Graph depicts S and P five hundred utilities sector trailing twelve-month P or E ratio from the year two thousand and nine to November two thousand and nineteen. Bar chart depicts S and P five hundred utilities sector dividends paid per share and free cash flow per share from the year two thousand and nine to November two thousand and nineteen.

       If an institutional investment mandate is to achieve 5%–6% real (after inflation) returns and the ten-year Treasury trades at 2.5% with inflation at 2.0% (yielding a 0.5% real return), what are your options?

      The first would be to maintain traditional capital-allocation exposures and convince constituents that they should accept lower returns (not usually a readily accepted path). The second would be to sell bonds and buy riskier assets, usually equities. Because allocators know they have taken on more risk in selling safer bonds, they will search for lower risk equity solutions, like utilities, consumer staples, and minimum volatility–factor ETFs, all of which have very extended multiples. These rate-driven investor decisions and valuation increases have nothing to do with fundamental investing and pressure the success of any active manager. Macro concerns and Fed decisions overwhelm business analysis.

Graph depicts the S and P five hundred consumer staples sector trailing twelve-month P or E ratio from the year two thousand and nine to November two thousand and nineteen.

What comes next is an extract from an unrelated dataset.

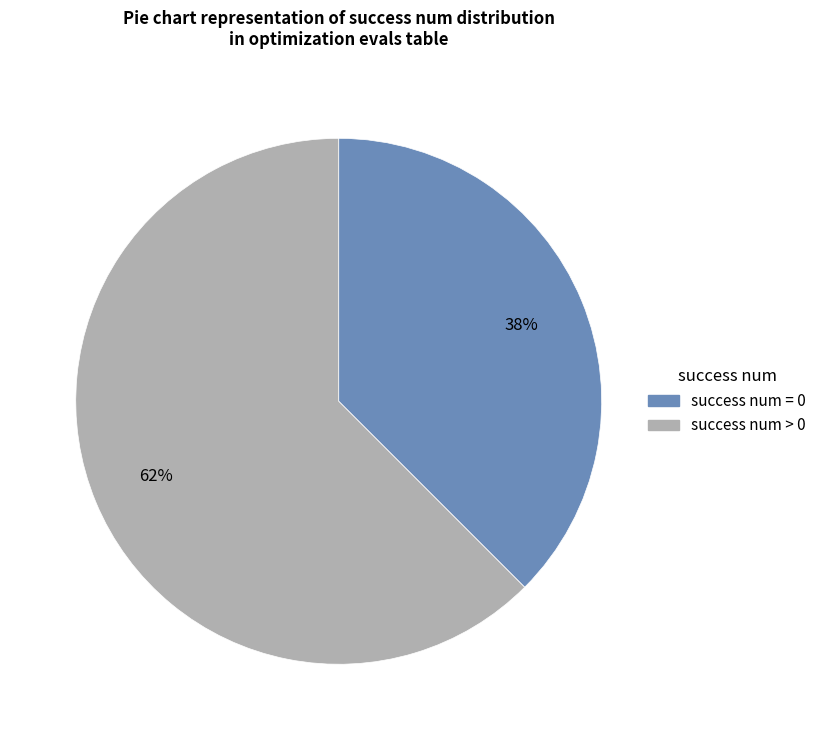

Is there a majority slice in this chart?

Yes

      The fact is almost anyone can achieve positive absolute returns in a trending up market. Watch TV and listen to market pundits, buy the hot stocks of the day, and ignore valuation. Growth and momentum have been the lessons learned by new portfolio managers in the 2010s.

      Only when the tide goes out, do you discover who has been swimming naked.

       —Warren Buffett

      When the tide goes out, good investors create outperformance. Global central banks have made sure the tide has not gone out for a decade. US equity market drawdowns of more than 10% have occurred only four times in the last decade and each drawdown has lasted less than 60 days.

Graph depicts the S and P five hundred net income margin from the year one thousand nine hundred and ninety to November two thousand and nineteen. Graph depicts the S and P five hundred price-to-sales ratio from the year one thousand nine hundred and ninety to November two thousand and nineteen.